▶ _How to complete this task_: Give the listing again exactly, omitting its images.

▶ _Data extract_:
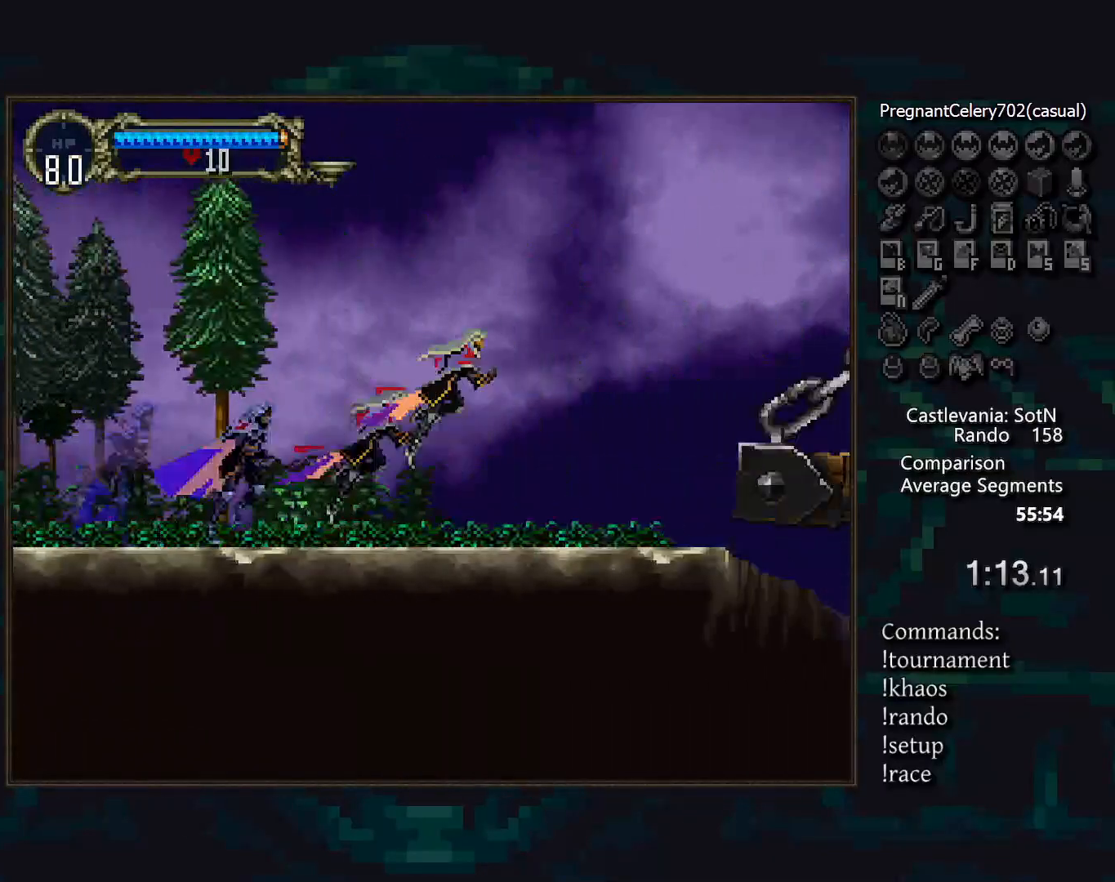
{"buttons": [], "events": [[50, "TRIANGLE", "down"], [133, "TRIANGLE", "up"], [217, "TRIANGLE", "down"], [300, "TRIANGLE", "up"], [383, "TRIANGLE", "down"], [450, "TRIANGLE", "up"]]}
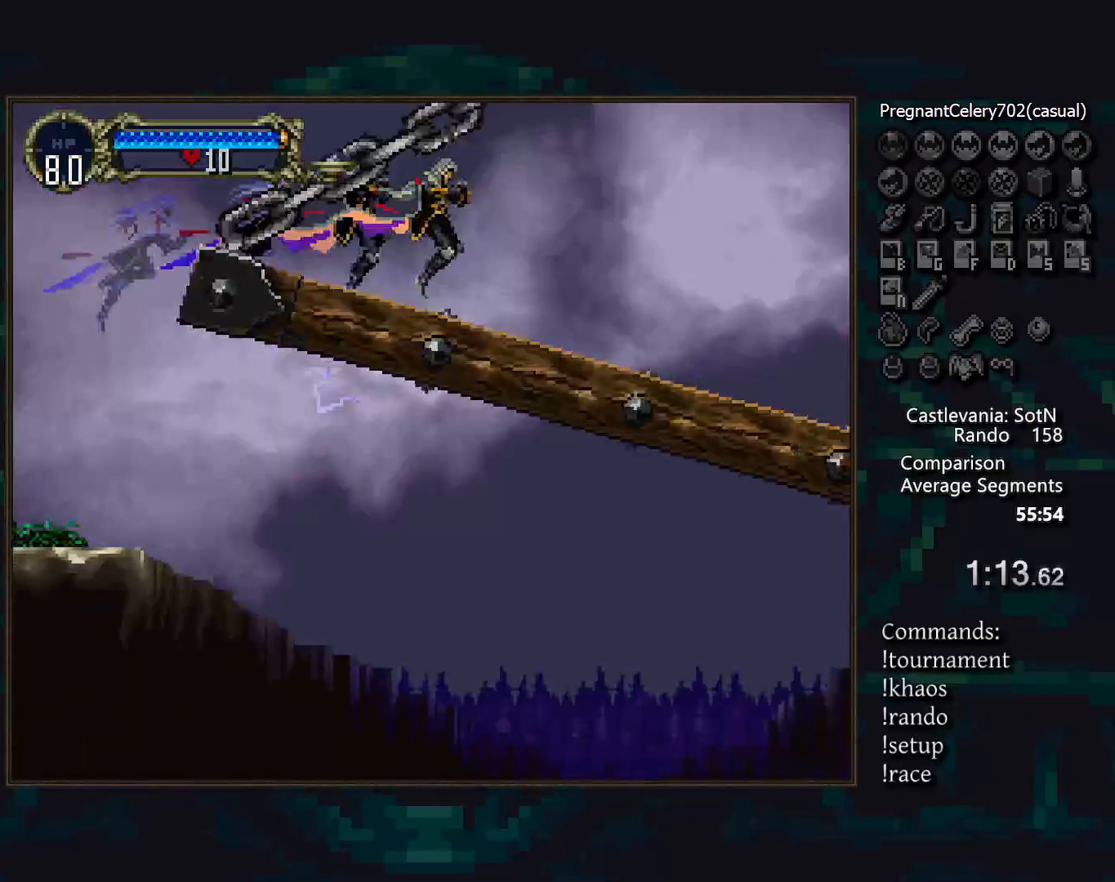
{"buttons": [], "events": [[33, "TRIANGLE", "down"], [100, "TRIANGLE", "up"], [200, "TRIANGLE", "down"], [267, "TRIANGLE", "up"], [350, "TRIANGLE", "down"], [433, "TRIANGLE", "up"]]}
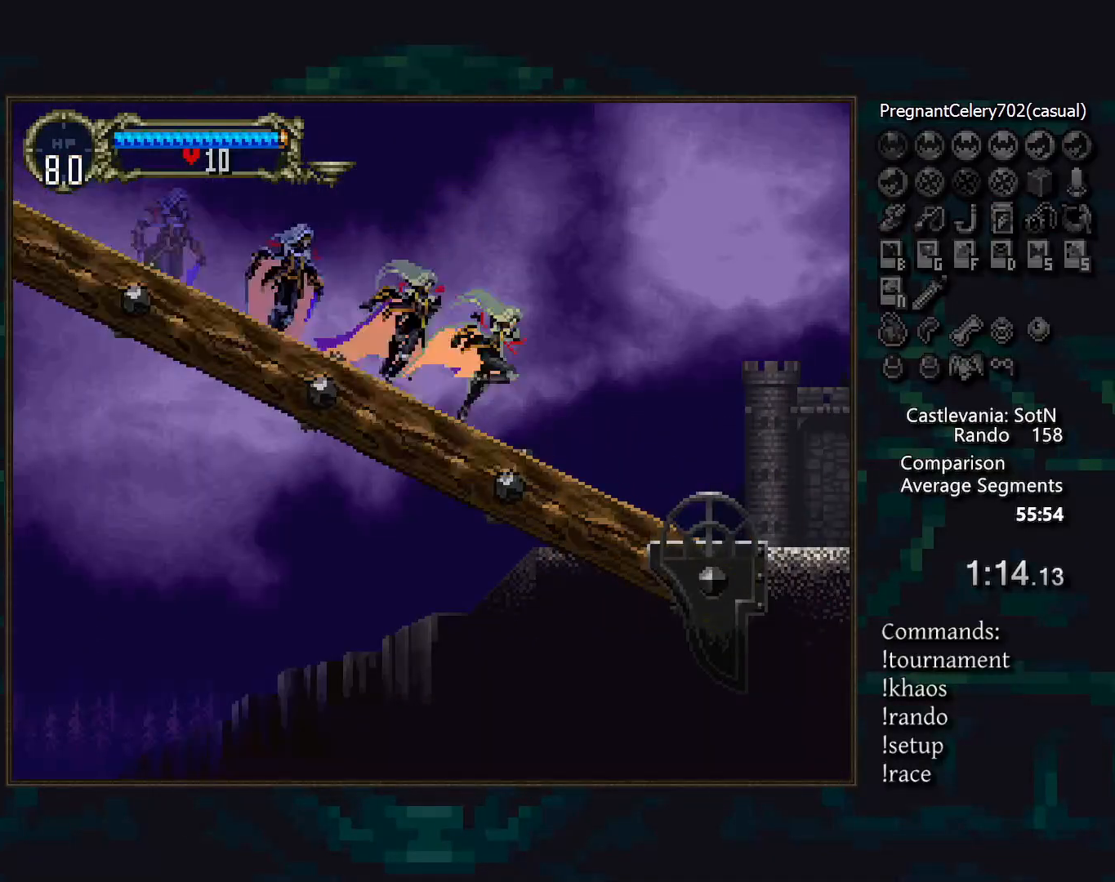
{"buttons": [], "events": []}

▶ _Reply to the task_:
{"buttons": [], "events": [[50, "TRIANGLE", "down"], [133, "TRIANGLE", "up"], [217, "TRIANGLE", "down"], [300, "TRIANGLE", "up"], [383, "TRIANGLE", "down"], [450, "TRIANGLE", "up"]]}
{"buttons": [], "events": [[33, "TRIANGLE", "down"], [100, "TRIANGLE", "up"], [200, "TRIANGLE", "down"], [267, "TRIANGLE", "up"], [350, "TRIANGLE", "down"], [433, "TRIANGLE", "up"]]}
{"buttons": [], "events": []}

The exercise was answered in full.